Coastwide
via U.S. Army Corps of Engineers, Engineer Research and Development Center

USA - ERDC Researchers Use Numerical Modeling to Assist With Hurricane Preparations

As a tropical system approaches the coastline and the intensity and impact of the storm becomes evident, officials and first responders brace for landfall by staging equipment and readying personnel for the aftermath.

To assist in these efforts, researchers at the U.S. Army Engineer Research and Development Center (ERDC) are using numerical modeling systems to help U.S. Army Corps of Engineers (USACE) districts better prepare for storms.

The Advanced Circulation (ADCIRC) model is a higher-order accurate, physics-based and highly parallelized computational model. It is the USACE’s Hydrology, Hydraulics and Coastal Community of Practice preferred model for storm surge and circulation and is considered the industry standard for use.

Earlier this year, as Hurricane Laura approached the gulf coast, the National Oceanic and Atmospheric Administration’s (NOAA) National Hurricane Center (NHC) began narrowing landfall predictions along the border between Texas and Louisiana. As some of the region fell within the USACE Galveston District’s area of responsibility, they immediately began preparing for the storm.

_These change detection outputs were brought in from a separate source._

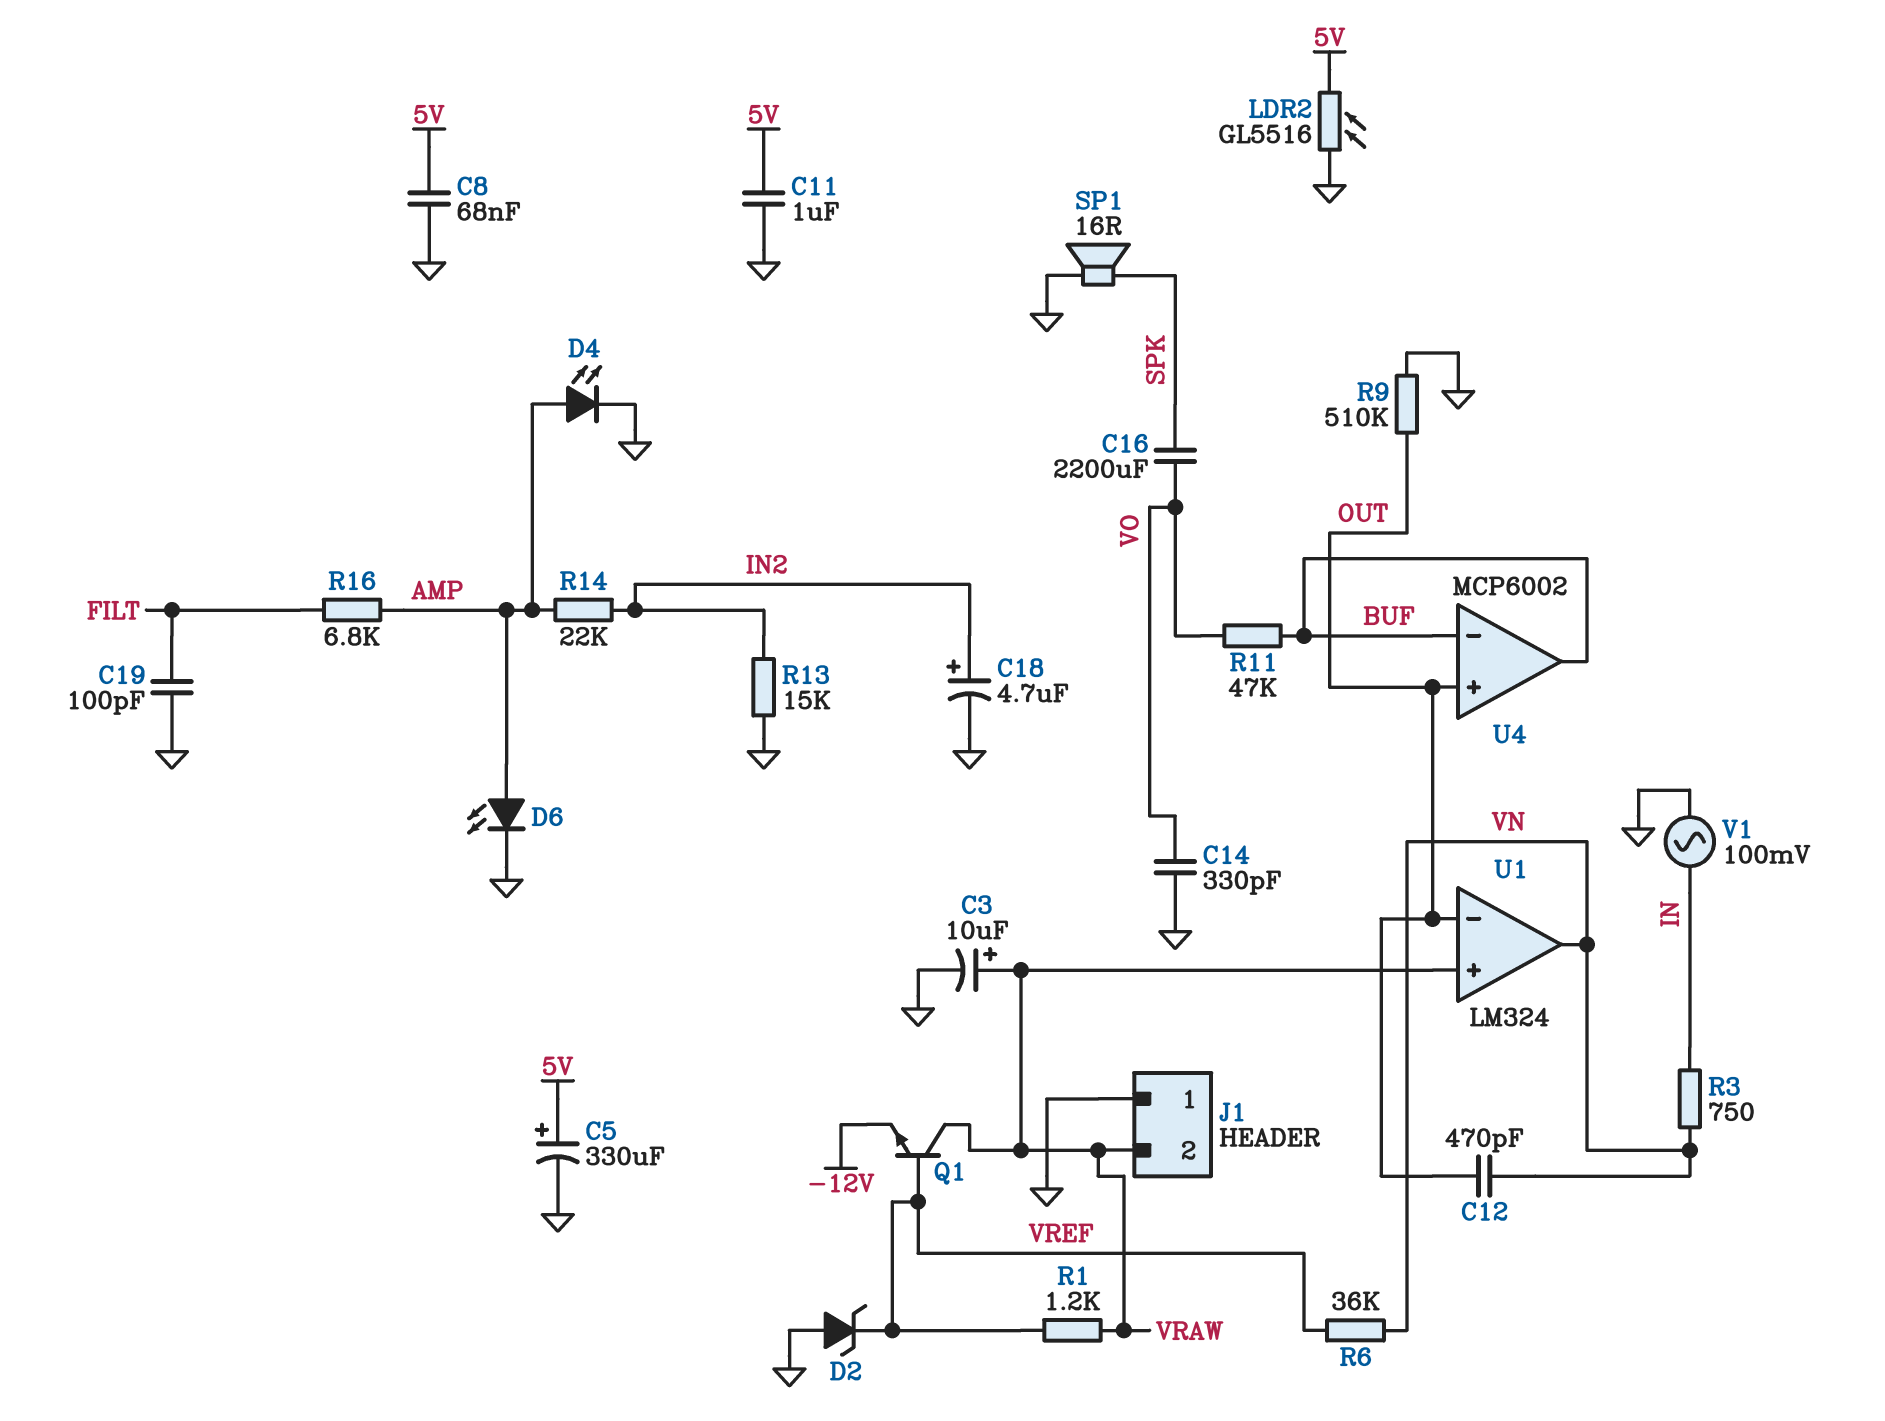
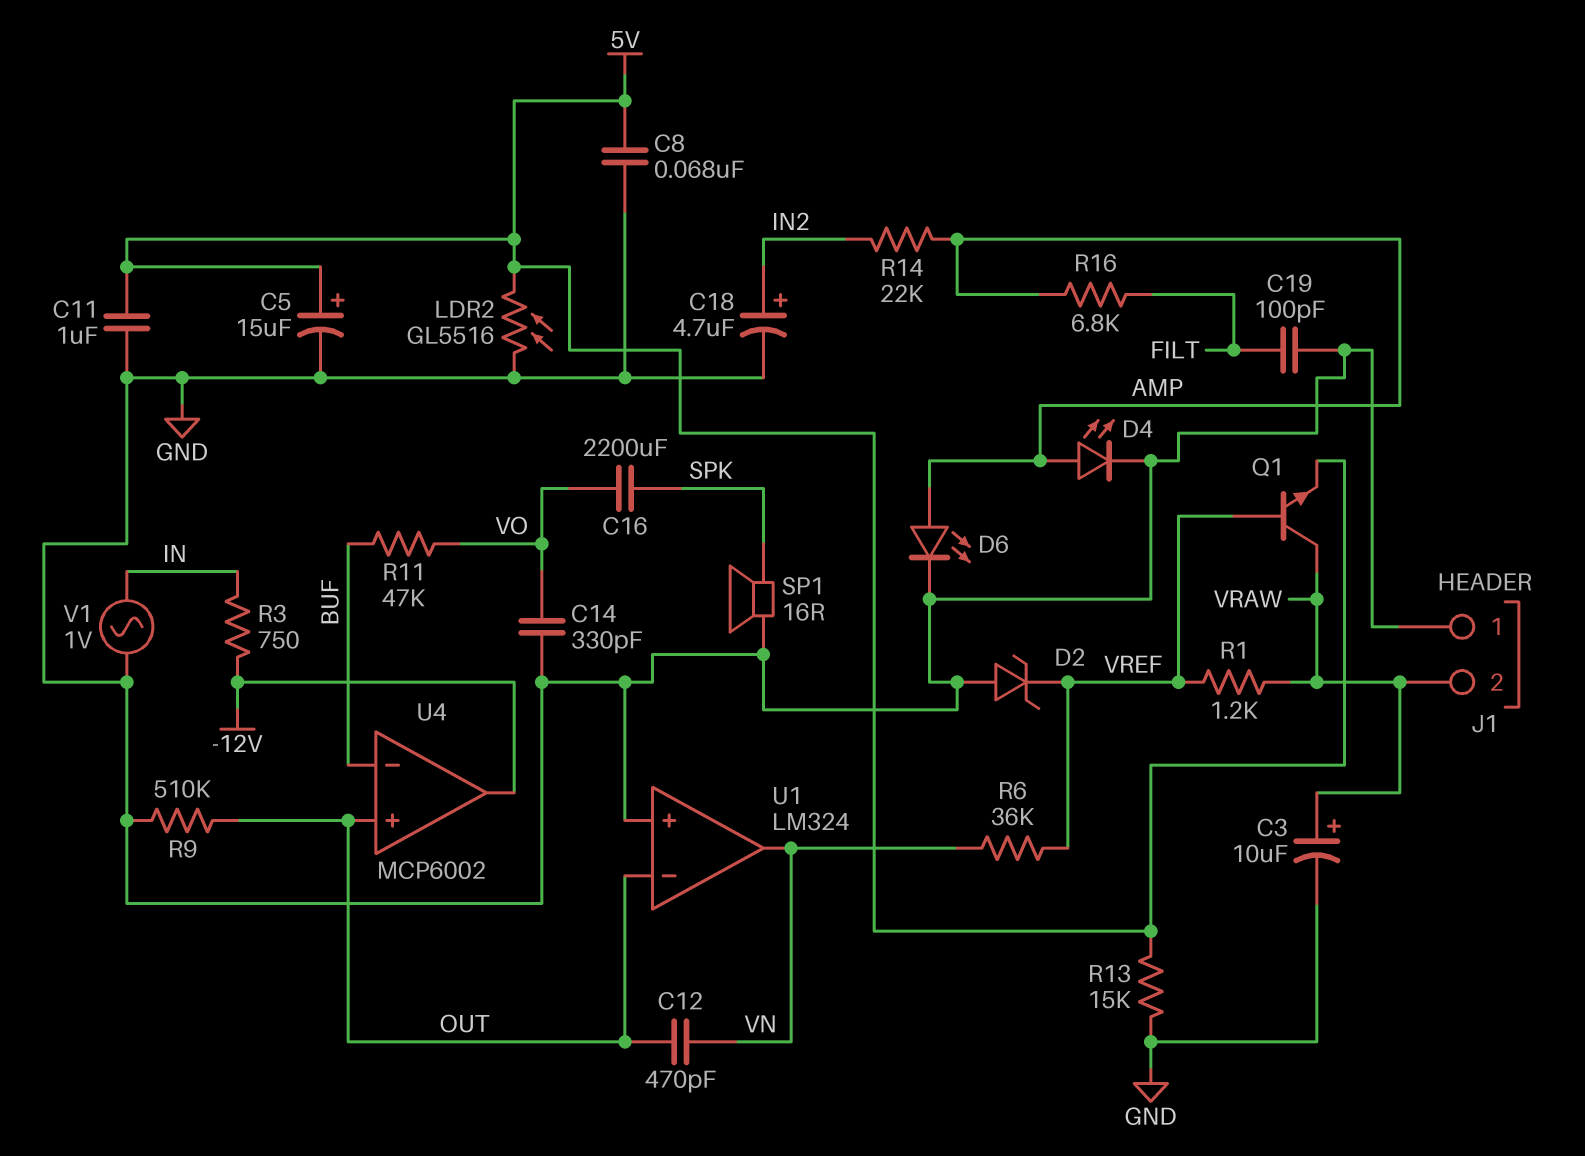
C5: 330uF (plus 5V, minus GND) -> 15uF (plus 5V, minus GND)
Q1: NPN (B VREF, C VRAW, E -12V) -> NPN (B VREF, C VRAW, E 5V)
R3: 750 (IN, VN) -> 750 (-12V, IN)
R13: 15k (GND, IN2) -> 15k (5V, GND)
U1 pin in+: VRAW -> GND
U4 pin out: BUF -> -12V
V1: AC 100mV (GND, IN) -> AC 1V (GND, IN)

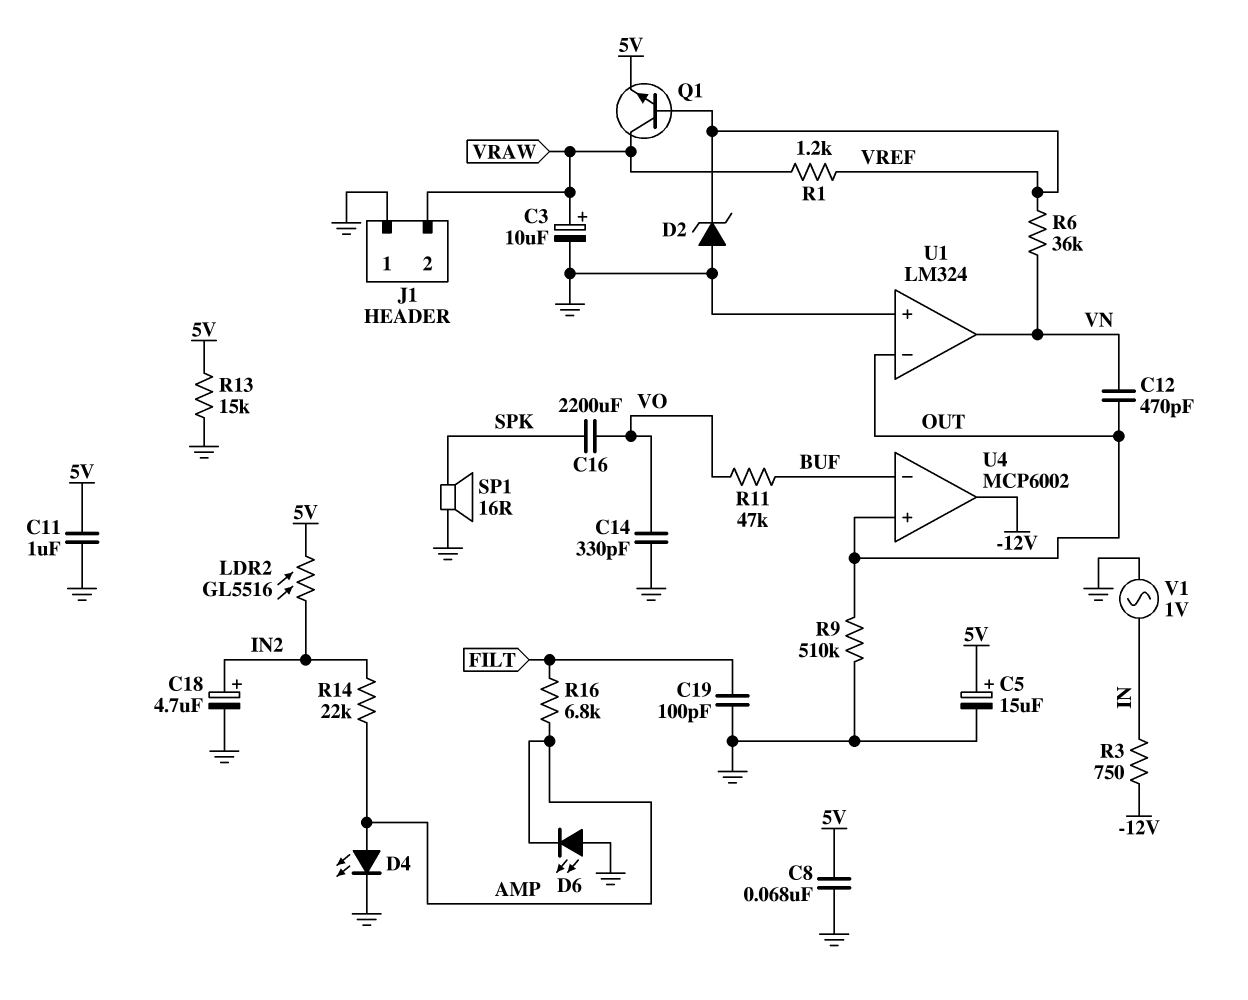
D6: LED (A AMP, K GND) -> LED (A GND, K AMP)
LDR2: GL5516 (5V, GND) -> GL5516 (5V, IN2)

“We were contacted by the Galveston District through the USACE Reachback Operational Center (UROC) and asked specifically to run some scenarios for them that would look at the structures they’re in charge of maintaining and operating to see what kind of impacts they could expect,” said Chris Massey, a research mathematician at the ERDC’s Coastal and Hydraulics Laboratory (CHL). “Specifically, they wanted us to run the consensus track from the NHC.”